Google ranks pages, not websites. When someone searches for 'electrician in Wakefield', Google looks for a page that is specifically relevant to that search. A website that mentions Wakefield once, in passing, on its services page does not qualify.
If you cover three towns and want to generate enquiries from all three, you need content that specifically targets each one. That means location pages — individual pages on your website dedicated to your work in each area.
How to Build Location Pages That Actually Rank
One page per location, with a specific URL
Each location page needs its own URL that includes the place name. yoursite.co.uk/plumber-sheffield, yoursite.co.uk/plumber-rotherham, yoursite.co.uk/plumber-barnsley. The URL structure is one of the signals Google uses to understand what the page is about. Generic URLs — yoursite.co.uk/areas — do not carry the same relevance signal.

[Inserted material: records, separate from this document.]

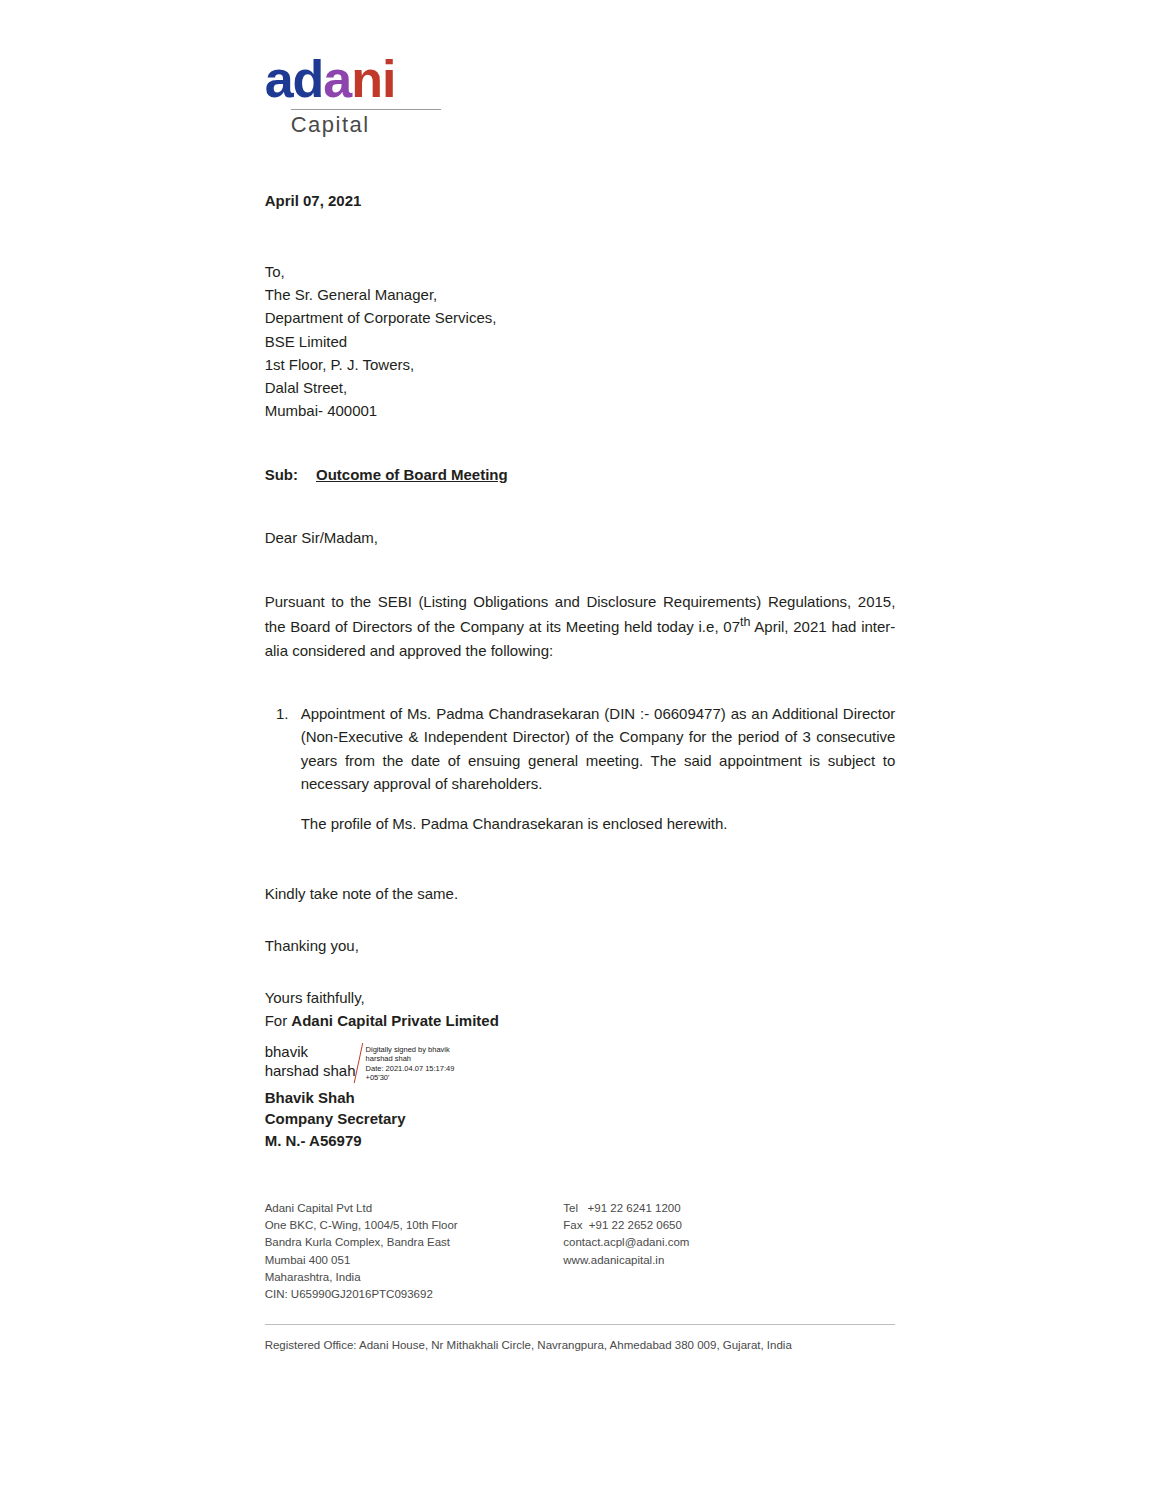adani Capital
April 07, 2021
To,
The Sr. General Manager,
Department of Corporate Services,
BSE Limited
1st Floor, P. J. Towers,
Dalal Street,
Mumbai- 400001
Sub: Outcome of Board Meeting
Dear Sir/Madam,
Pursuant to the SEBI (Listing Obligations and Disclosure Requirements) Regulations, 2015, the Board of Directors of the Company at its Meeting held today i.e, 07th April, 2021 had inter-alia considered and approved the following:
Appointment of Ms. Padma Chandrasekaran (DIN :- 06609477) as an Additional Director (Non-Executive & Independent Director) of the Company for the period of 3 consecutive years from the date of ensuing general meeting. The said appointment is subject to necessary approval of shareholders.
The profile of Ms. Padma Chandrasekaran is enclosed herewith.
Kindly take note of the same.
Thanking you,
Yours faithfully,
For Adani Capital Private Limited
bhavik
harshad shah
Digitally signed by bhavik
harshad shah
Date: 2021.04.07 15:17:49
+05'30'
Bhavik Shah
Company Secretary
M. N.- A56979
Adani Capital Pvt Ltd
One BKC, C-Wing, 1004/5, 10th Floor
Bandra Kurla Complex, Bandra East
Mumbai 400 051
Maharashtra, India
CIN: U65990GJ2016PTC093692
Tel +91 22 6241 1200
Fax +91 22 2652 0650
contact.acpl@adani.com
www.adanicapital.in
Registered Office: Adani House, Nr Mithakhali Circle, Navrangpura, Ahmedabad 380 009, Gujarat, India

Unique content on each page
The most common mistake with location pages is duplicating content and simply replacing the town name. Google identifies this as thin content and ranks it poorly. Each page needs at least 400 words of genuinely relevant content: which services you provide in that area, how long you have been working there, specific examples of jobs you have done locally, and the specific postcodes you cover. The more specific the content, the stronger the relevance signal.
Include local landmarks and context
A page about your work in Harrogate that mentions working across the town centre, the Stray, and the surrounding villages reads as more locally relevant than a page that just mentions 'Harrogate' repeatedly. References to local geography, postcodes, and neighbourhoods strengthen the local relevance signal Google needs to rank you for searches in that specific area.
Add a local testimonial where possible
A customer review from someone in the area you are targeting — 'John fixed our boiler in Chapeltown, great service' — adds local relevance and trust simultaneously. If you have Google reviews from customers in specific areas, quoting them on the relevant location page strengthens both the page's credibility and its local relevance.
Link location pages from the main navigation or a coverage area page
Location pages that are buried and unlinked — orphan pages — are indexed slowly and rank poorly. Each location page should be linked from a main areas or coverage page on your site, and the most important locations should be accessible from the main navigation. Internal links carry PageRank. A location page with no internal links receives very little of it.
How many location pages do you need?
Build location pages for every area where you want to generate enquiries. For a trade covering a city and its surrounding towns, that is typically 5 to 10 pages. Prioritise the highest-population areas first — they have the most search volume — then add lower-population areas over time.
Do not build location pages for areas you do not genuinely cover. If someone searches in Doncaster and finds your page, calls you, and you tell them you do not actually work in Doncaster, that is a conversion failure that wastes both your time and theirs.